Le tireur, identifié comme Kosta Kecmanovic, avait 13 ans au moment des faits et était donc trop jeune pour être jugé, selon la loi serbe. Ses parents ont été arrêtés peu après la fusillade et accusés de ne pas avoir gardé les armes hors de portée de leur fils.

Le massacre de l’école primaire Vladislav Ribnikar, dans le centre de Belgrade, le 3 mai 2023, a choqué la nation des Balkans , habituée aux crises mais où les fusillades de masse dans les écoles n’avaient jamais eu lieu auparavant.

L’avocate du couple, Irina Borovic, a déclaré que le verdict n’était pas une surprise « parce que la pression publique était énorme et les attentes étaient énormes ». Borovic a déclaré qu’elle ferait appel du verdict.

Ninela Radicevic, qui a perdu sa fille dans la fusillade, a déclaré : « Nous ne sommes pas satisfaits car personne n’a été tenu responsable du meurtre de neuf enfants » et du gardien de l’école.

Le garçon a utilisé les armes de son père pour ouvrir le feu sur ses camarades et d’autres personnes. Il est entré dans l’école et a d’abord ouvert le feu dans le couloir avant de se diriger vers une salle de classe où il a continué à tirer.

Les écoles élémentaires en Serbie accueillent les enfants de 7 à 15 ans.

Selon la police, l’adolescent les a appelés après la fusillade et a dit calmement ce qu’il avait fait. Il est détenu dans un établissement spécialisé depuis la fusillade et a témoigné au procès de ses parents.

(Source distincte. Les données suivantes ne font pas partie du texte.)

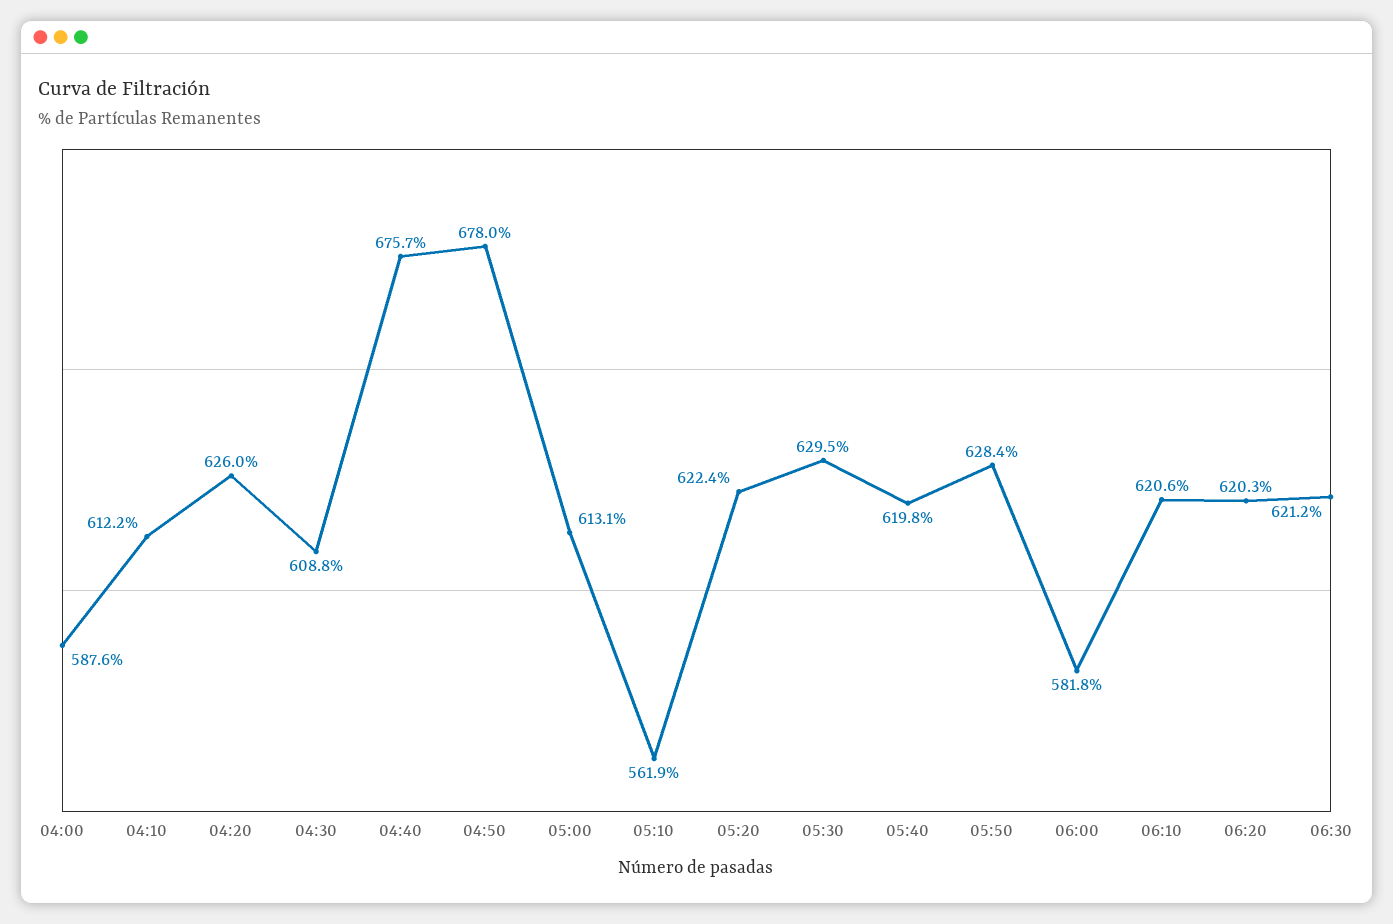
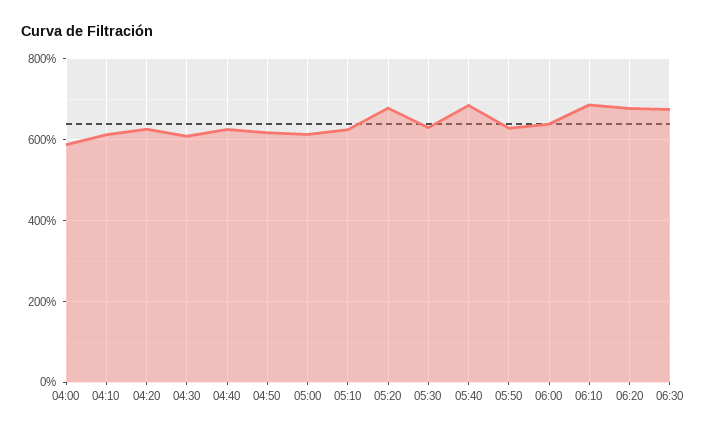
04:40: 675.7 -> 620
04:50: 678 -> 620
05:10: 561.9 -> 620
05:20: 622.4 -> 680
05:40: 619.8 -> 680
06:00: 581.8 -> 640
06:10: 620.6 -> 680
06:20: 620.3 -> 680
06:30: 621.2 -> 680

Les débats se sont déroulés à huis clos, à l’exception de la lecture du verdict.

Un instructeur de tir qui travaillait dans un champ de tir où le garçon s’entraînait au tir a également été reconnu coupable et condamné à 15 mois de prison pour faux témoignage.

La fusillade dans l’école a été suivie le lendemain par une autre tuerie de masse dans des villages situés à l’extérieur de la capitale Belgrade. Uros Blazic, 21 ans, s’est emparé d’un fusil automatique et a ouvert le feu à plusieurs endroits, tuant neuf personnes et en blessant 12. Il a été condamné au début du mois à 20 ans de prison.

Ces fusillades successives ont déclenché une vague de manifestations de rue et une répression contre la possession illégale d’armes à feu.